Work order
When you set down the entries, keep every word exactly as it is but drop the pictures.

Provided records
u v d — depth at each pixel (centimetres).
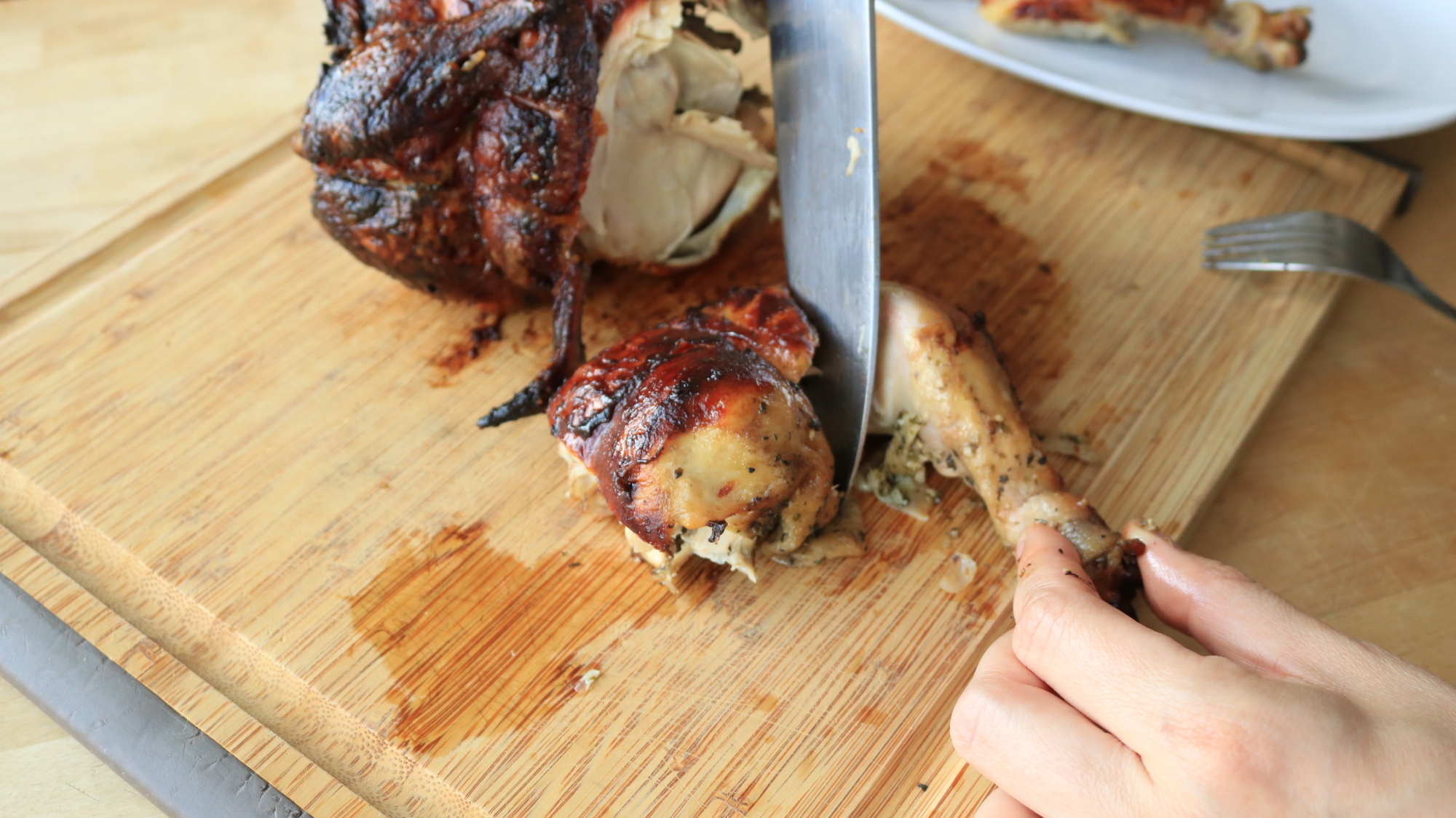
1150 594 49
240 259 63
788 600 54
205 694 51
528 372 60
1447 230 67
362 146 55
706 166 61
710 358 52
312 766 50
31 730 51
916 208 67
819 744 50
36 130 70
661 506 51
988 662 48
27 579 53
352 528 55
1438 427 60
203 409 58
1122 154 69
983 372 54
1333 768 42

Output of the task
u v d — depth at each pixel (centimetres).
1150 594 49
240 259 63
788 600 54
205 694 51
528 372 60
1447 230 67
362 146 55
706 166 61
710 358 52
312 766 50
31 730 51
916 208 67
819 744 50
36 130 70
661 506 51
988 662 48
27 579 53
352 528 55
1438 427 60
203 409 58
1122 154 69
983 372 54
1333 768 42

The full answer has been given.